Мне нравился Берлин, мы с ним друг друга понимали. Нравилось, что немцы оставили разбомбленный остов церкви Кайзера Вильгельма — как памятник утрате. Здесь ничего не забывали. В Берлине боролись с прошлым, строили и жили на руинах. Не то что в Штатах, где расчищают площадку, думая, что каждый раз можно начать с нуля. Американцы еще не усвоили, что пустых холстов не существует.
Я все больше обращалась к скульптуре — тенденция, выросшая из времени у Рины Грушенки. Появилась навязчивая любовь к выброшенным вещам, сокровищам блошиных рынков и пререканию с торговцами на шести языках. Постепенно эти обломки проникли в мое творчество, вместе с обрывками немецкого, поклонением качеству и образцами помета животных. Профессору Оскару Шайну из Высшей школы искусств нравились мои работы. Он тайком проводил меня на занятия и добивался, чтобы меня официально включили в число учащихся, но мне мой нынешний статус доставлял какое-то извращенное удовлетворение. Я по-прежнему ощущала себя приемышем. Высшая школа искусств походила на колледж, куда мы ходили с Клэр: студенты со смешными прическами и их отвратительные картины. Однако, как сказала бы мать, у меня появлялся контекст. Одногрупники знали про нас с Полом. Мы были свободными талантами, живущими на мои чаевые из кафе и деньги от продажи самодельных украшений для автомобильных зеркал. Они мечтали стать как мы. В ушах звучал голос Рины: «Мы вольные птицы!»
В тот год я помешалась на старомодных чемоданах. Охотилась за ними по блошиным рынкам в районе Тиргартена, торговалась и выменивала. После объединения Германии они продавались тысячами. Кожаные, с желтыми целлулоидными ручками, саквояжи и шляпные коробки. В Восточной Германии никто их не выбрасывал, потому что нечем было заменить. А теперь их отдавали по дешевке, потому что восточные немцы скупали современные сумки для ручной клади и чемоданы на колесиках. На блошином рынке на улице 17 Июня меня знали все торговцы. Меня так и прозвали — Handkofferfräulein, Чемоданная девушка.
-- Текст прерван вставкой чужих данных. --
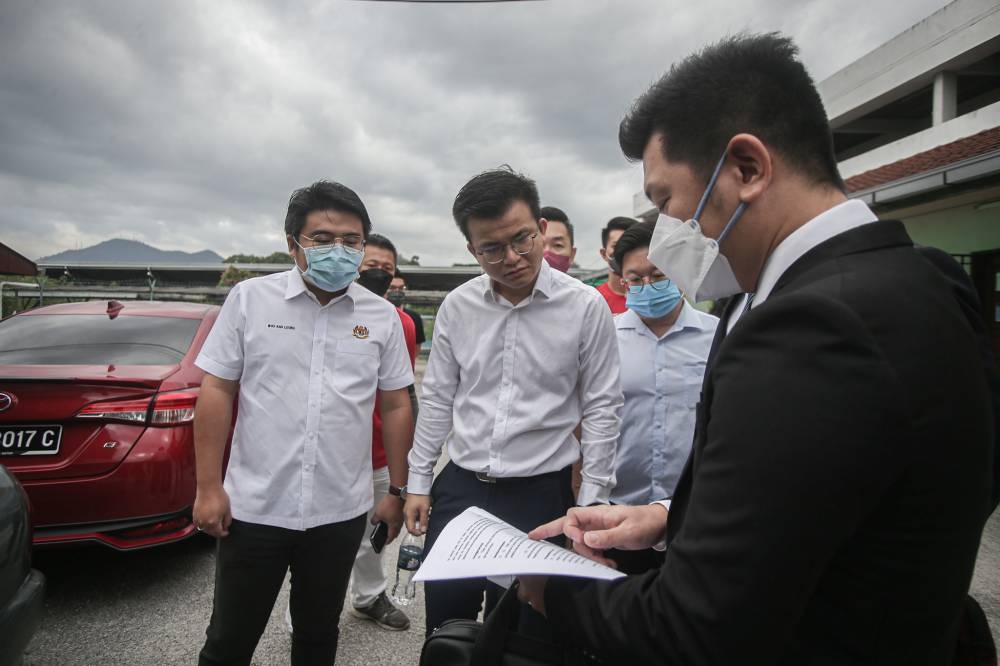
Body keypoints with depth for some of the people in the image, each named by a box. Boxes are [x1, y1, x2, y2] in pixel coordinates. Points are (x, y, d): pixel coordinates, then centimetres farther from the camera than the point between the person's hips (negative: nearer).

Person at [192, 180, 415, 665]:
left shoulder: (383, 316, 0)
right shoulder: (250, 298, -4)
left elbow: (396, 406, 5)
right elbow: (216, 392, -2)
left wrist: (398, 491, 5)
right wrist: (209, 486, -5)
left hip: (341, 512, 2)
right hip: (253, 508, -1)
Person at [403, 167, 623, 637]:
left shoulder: (586, 306, -11)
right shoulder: (457, 306, -1)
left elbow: (601, 407, -5)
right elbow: (437, 399, 7)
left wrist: (590, 501, -5)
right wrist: (418, 482, 7)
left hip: (541, 492, -2)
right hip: (459, 486, 3)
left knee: (522, 635, 13)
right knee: (444, 630, 15)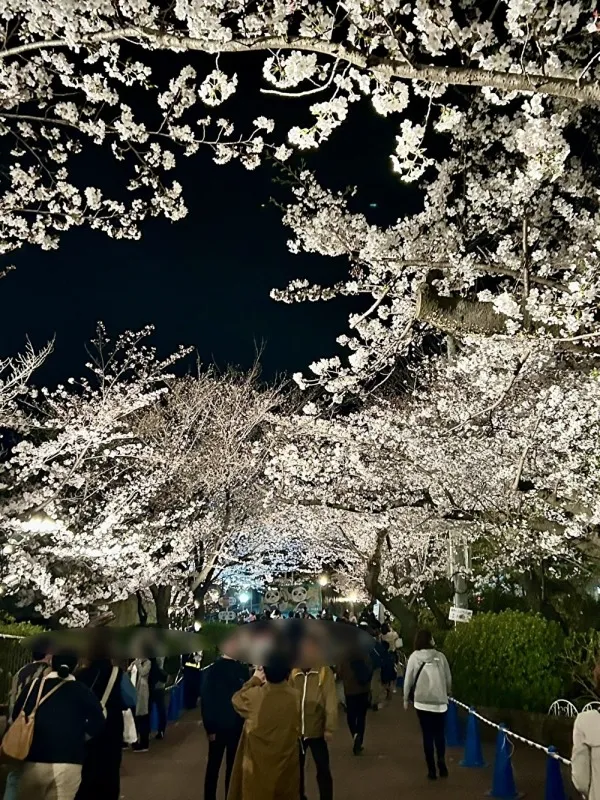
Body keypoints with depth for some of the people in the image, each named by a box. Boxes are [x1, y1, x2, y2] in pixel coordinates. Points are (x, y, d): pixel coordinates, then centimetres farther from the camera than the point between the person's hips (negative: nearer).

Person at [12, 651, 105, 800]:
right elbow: (98, 722, -8)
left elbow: (16, 717, 3)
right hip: (69, 763, -1)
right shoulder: (83, 691, -2)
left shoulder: (34, 686, 1)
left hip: (34, 761, 2)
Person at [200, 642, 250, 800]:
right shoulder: (212, 669, -8)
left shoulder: (243, 669, 2)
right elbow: (206, 700, -9)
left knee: (233, 766, 12)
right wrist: (209, 728, -12)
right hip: (218, 727, -3)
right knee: (214, 766, 7)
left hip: (237, 726, 3)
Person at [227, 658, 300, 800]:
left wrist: (254, 680, 14)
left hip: (257, 762, -1)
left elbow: (236, 700, 6)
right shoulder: (295, 697, -15)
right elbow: (299, 727, 4)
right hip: (285, 762, 1)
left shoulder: (254, 695, -18)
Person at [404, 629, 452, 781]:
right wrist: (447, 693, 24)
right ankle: (441, 760, -5)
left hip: (422, 701, 0)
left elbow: (408, 679, -1)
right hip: (440, 701, 0)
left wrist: (406, 699, 12)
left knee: (428, 735, 9)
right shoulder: (440, 656, -4)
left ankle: (432, 769, 10)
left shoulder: (414, 657, -4)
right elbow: (448, 678, 4)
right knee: (440, 733, 15)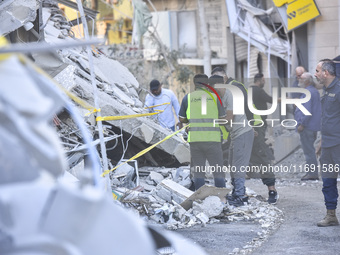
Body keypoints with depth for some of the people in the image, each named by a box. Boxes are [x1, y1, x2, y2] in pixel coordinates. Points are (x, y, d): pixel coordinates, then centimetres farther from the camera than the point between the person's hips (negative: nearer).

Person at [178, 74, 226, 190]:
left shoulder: (188, 97, 7)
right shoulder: (214, 97, 5)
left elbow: (181, 119, 12)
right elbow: (222, 118, 10)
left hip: (194, 138, 1)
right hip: (212, 138, -1)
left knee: (198, 172, 7)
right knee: (218, 171, 3)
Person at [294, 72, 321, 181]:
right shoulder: (315, 91, 16)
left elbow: (307, 111, -23)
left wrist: (301, 124, -19)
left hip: (307, 127, -11)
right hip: (314, 126, 11)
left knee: (308, 150, -7)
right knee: (310, 150, 16)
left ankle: (312, 173, -6)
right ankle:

Я сооружала в них алтари, тайные портативные музеи. Как говорил Оскар Шайн, дорога — постоянное состояние современного человека. Он все хотел купить мое творение, однако я не продавала, несмотря на нашу с Полом очевидную нищету. Они были мне нужны. Взамен я сделала ему на день рождения другой чемодан, с Луизой Брукс в роли Лулу и стотысячными банкнотами периода инфляции. А еще там были рельсы от игрушечной железной дороги, точно вены, и черное грязевое болото со следом гигантского сапога, который я наполнила прозрачным зеленоватым гелем. Через оргстекло просматривались портреты Гете, Шиллера и Рильке.
Всю зиму я просидела на полу в углу квартиры с клеем, глиной, смолами, растворителями, краской, пряжей и пакетами утильсырья. В пальто и перчатках с обрезанными пальцами. Никак не могла решить, открыть ли окно и проветрить или работать с закрытым и меньше мерзнуть. Бывало по-разному. Иногда побеждало ощущение будущего, а иногда казалось, что реально только прошлое.
Я создавала персональный музей Астрид Магнуссен. Они все были здесь: Клэр и Оливия, мать и Старр, Ивон, Ники и Рина, Амелия Рамос и Марвел. Когда я отправилась в Нью-Йорк искать Пола, пришлось оставить все мои коробки и сувениры у Рины, кроме четырех книг матери и моих драгоценностей: аквамаринового кольца, аметиста и краденого колье, плюс восемьсот долларов наличными. Перед отъездом Сергей сунул мне листок с именем Ивана Иванова, русского скупщика краденого с Брайтон-Бич, который поможет обналичить сокровища.
— Он по-английски говорит плохо, но цену даст хорошую.
«Феникс сгорает и возрождается», — повторяла я про себя в автобусе, пересекая страну.
Единственным ориентиром был адрес магазина комиксов на Сент-Маркс-плейс.
Теперь я собирала свою жизнь заново. Воссоздавала ее в холодной квартире на четвертом этаже.
Вот коричневый кожаный чемодан Рины, обитый изнутри зеленым вельветом, с распластанной обнаженной фигуркой и головой белого кота из кроличьего меха. Крышку украшала кукольная мебель и развернутые веером фальшивые баксы. Чемодан Ники, «Америкэн туристер», с лаком цвета маджента и металлическими пластинами, как на ударной установке. Внутри — набитые поролоном колбаски презервативов. Для Ивон я нашла детский чемоданчик и обклеила его ворсистой тканью пастельного цвета. Внутри на гитарной струне висели пупсики. Я подыскивала музыкальную шкатулку, которая, когда откроешь крышку, играла бы «Мишель».